Expectations play an important role in modern economic theories. 2011 Nobel price winners Sargent and Sims do research centered around the rational expectations framework.
The econometric learning approach, as I understand it, tries to model economic agents as forming expectations, on the basis of some learning methodology extracting and updating forecasting models. This means independent whether the expectations are rational.
As in machine learning in general such models might be extracted purely from data or combined with some mathematical forms that's parameters might be calibrated and re-calibrated towards concrete market behavior in an intelligent manner (in principle like outlined in the Blank Swan Of Metal Treatment, if I have this right)

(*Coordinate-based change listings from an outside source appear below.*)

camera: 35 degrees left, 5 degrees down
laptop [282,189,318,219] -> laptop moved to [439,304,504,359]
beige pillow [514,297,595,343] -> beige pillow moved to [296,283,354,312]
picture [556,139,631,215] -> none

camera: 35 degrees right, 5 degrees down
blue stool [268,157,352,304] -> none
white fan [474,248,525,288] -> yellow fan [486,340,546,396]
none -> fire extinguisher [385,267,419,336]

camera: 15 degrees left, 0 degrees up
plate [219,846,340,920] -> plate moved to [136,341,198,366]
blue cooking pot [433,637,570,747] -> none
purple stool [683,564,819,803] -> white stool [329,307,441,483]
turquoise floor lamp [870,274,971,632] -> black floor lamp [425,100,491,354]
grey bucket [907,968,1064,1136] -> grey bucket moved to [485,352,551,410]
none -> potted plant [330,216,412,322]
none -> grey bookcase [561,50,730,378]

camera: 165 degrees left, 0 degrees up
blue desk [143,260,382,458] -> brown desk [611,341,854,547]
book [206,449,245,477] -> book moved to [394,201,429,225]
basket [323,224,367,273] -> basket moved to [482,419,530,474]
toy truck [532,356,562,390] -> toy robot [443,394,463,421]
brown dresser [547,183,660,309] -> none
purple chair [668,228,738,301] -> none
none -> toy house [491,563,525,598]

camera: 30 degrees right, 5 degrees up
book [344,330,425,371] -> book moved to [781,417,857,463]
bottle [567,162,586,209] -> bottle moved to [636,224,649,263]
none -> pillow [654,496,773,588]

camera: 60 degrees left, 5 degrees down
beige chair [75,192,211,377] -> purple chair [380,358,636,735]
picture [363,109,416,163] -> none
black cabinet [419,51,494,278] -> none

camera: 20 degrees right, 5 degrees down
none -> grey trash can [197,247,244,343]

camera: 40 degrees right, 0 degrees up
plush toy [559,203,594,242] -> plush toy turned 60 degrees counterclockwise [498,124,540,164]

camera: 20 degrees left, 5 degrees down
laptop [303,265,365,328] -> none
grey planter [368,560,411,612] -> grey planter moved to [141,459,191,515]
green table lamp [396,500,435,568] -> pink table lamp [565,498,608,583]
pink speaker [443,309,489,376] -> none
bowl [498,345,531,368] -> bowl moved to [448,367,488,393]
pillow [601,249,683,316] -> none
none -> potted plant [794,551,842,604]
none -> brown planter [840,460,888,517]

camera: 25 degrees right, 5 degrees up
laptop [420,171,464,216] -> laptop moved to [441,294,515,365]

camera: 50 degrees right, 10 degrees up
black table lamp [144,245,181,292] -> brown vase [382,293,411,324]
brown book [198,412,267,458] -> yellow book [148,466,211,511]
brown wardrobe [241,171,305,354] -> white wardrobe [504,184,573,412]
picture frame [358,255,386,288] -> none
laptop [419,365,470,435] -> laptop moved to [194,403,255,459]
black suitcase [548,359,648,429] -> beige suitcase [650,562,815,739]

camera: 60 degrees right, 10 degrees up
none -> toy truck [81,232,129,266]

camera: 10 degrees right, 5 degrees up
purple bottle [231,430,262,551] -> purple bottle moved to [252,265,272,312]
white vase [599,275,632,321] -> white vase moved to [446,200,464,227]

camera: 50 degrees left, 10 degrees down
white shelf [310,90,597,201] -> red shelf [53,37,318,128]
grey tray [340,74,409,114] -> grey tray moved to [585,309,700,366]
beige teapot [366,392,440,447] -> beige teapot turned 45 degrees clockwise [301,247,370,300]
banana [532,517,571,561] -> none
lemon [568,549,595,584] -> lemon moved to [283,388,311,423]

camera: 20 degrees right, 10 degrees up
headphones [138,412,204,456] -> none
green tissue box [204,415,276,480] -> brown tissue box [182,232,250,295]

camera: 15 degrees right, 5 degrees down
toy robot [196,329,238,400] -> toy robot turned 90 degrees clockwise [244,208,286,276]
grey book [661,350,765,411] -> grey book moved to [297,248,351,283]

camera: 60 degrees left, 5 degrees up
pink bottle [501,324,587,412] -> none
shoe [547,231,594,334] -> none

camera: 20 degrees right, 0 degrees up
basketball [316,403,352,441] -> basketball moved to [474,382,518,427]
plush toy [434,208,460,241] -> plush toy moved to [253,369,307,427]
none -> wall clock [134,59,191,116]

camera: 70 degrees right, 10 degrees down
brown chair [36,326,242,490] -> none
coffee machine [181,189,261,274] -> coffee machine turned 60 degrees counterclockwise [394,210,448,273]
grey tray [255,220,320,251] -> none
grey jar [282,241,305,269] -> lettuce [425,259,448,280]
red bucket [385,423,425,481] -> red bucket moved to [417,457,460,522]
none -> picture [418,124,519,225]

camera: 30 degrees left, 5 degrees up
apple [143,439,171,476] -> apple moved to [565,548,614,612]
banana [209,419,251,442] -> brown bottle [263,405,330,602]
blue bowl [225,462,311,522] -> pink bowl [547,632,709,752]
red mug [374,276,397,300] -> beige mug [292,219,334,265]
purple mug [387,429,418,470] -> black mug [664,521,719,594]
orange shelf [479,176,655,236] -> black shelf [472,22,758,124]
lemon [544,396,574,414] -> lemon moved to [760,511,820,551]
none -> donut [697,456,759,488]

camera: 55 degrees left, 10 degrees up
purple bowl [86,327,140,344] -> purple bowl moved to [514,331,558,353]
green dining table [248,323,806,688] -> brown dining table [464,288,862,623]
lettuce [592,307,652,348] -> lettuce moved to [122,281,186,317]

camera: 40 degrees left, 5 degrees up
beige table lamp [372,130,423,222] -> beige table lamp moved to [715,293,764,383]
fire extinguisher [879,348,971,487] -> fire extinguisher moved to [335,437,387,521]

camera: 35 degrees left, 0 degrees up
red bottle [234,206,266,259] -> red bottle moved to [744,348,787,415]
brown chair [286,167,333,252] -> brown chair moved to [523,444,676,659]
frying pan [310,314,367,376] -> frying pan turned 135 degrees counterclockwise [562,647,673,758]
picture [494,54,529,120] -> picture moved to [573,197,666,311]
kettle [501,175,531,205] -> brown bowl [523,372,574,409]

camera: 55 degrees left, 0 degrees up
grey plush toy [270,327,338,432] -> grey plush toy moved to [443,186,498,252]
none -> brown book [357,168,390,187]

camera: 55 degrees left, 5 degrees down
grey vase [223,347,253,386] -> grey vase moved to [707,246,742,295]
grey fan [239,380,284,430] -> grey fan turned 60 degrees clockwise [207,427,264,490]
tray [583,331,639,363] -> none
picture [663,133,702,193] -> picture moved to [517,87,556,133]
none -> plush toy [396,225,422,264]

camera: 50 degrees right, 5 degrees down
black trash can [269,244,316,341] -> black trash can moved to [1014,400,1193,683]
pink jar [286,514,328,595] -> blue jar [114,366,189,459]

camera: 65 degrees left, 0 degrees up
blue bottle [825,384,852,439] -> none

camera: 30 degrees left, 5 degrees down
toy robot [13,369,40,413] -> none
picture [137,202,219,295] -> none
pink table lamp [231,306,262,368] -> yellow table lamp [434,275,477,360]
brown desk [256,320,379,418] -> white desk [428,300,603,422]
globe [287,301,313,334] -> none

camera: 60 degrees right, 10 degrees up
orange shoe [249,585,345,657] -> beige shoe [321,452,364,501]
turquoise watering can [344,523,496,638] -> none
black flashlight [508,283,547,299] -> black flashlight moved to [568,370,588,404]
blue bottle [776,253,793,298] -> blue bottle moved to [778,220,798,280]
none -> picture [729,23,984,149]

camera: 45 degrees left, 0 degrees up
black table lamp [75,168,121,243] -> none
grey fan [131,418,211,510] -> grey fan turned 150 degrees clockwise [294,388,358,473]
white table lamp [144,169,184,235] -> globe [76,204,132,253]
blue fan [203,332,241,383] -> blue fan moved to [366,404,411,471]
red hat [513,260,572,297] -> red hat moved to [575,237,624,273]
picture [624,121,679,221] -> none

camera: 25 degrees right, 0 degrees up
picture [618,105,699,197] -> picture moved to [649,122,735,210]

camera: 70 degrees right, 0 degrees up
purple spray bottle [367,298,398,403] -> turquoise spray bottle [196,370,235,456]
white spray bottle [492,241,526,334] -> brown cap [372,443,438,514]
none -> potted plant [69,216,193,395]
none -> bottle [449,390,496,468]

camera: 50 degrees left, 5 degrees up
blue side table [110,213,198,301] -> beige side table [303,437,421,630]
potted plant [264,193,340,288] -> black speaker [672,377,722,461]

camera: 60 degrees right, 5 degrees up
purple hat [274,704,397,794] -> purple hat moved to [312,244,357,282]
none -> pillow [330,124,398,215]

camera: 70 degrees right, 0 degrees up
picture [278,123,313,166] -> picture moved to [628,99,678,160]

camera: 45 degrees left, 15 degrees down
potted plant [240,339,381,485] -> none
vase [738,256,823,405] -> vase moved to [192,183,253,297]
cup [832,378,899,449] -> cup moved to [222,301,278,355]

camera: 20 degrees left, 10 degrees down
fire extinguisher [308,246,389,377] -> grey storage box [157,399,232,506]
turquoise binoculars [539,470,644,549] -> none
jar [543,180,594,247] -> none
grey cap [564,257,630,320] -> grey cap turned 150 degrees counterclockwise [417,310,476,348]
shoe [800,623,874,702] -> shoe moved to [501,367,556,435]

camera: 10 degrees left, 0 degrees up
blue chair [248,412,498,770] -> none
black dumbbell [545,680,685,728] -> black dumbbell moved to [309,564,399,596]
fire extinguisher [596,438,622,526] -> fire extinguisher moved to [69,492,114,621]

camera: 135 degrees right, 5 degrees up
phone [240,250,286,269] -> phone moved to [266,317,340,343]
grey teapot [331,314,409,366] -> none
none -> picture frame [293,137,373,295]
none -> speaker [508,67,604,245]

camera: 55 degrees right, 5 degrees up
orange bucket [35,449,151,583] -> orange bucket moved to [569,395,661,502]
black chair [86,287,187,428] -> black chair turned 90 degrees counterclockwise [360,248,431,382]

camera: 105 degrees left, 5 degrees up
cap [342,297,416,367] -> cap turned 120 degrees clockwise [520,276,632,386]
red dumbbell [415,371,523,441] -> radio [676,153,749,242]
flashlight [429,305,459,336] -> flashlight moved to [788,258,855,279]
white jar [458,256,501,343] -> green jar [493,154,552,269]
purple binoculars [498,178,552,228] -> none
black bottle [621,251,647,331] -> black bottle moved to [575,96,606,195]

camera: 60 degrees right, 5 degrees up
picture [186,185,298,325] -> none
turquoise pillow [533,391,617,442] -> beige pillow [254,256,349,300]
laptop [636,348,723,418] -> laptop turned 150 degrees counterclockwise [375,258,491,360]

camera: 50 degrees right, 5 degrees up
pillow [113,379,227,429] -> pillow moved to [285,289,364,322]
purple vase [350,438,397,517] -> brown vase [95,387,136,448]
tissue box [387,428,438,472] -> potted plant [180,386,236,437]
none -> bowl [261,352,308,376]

But it might be that it is preferable that the agents start with little knowledge.
However, the methodological ingredients are in Mathematica 8 (comprehensive Statistics and Probability Superfunctions, fitness for the petabyte age) and mlf (creating understandable computational models from data in an multi-strategy and multi-method environment atop Mathematica).
This is the first time that I announce that we work on integrating both into a system that speaks the domain-specific language of econometrics and emphasize on the above mentioned learning aspects and hope to make systems more adaptive.
I find the challenges very well expressed in Learning in macroeconomics .. especially do we need to see market participants as players in the econometrics game, as we saw options trades as players of the game of Black Scholes options theory?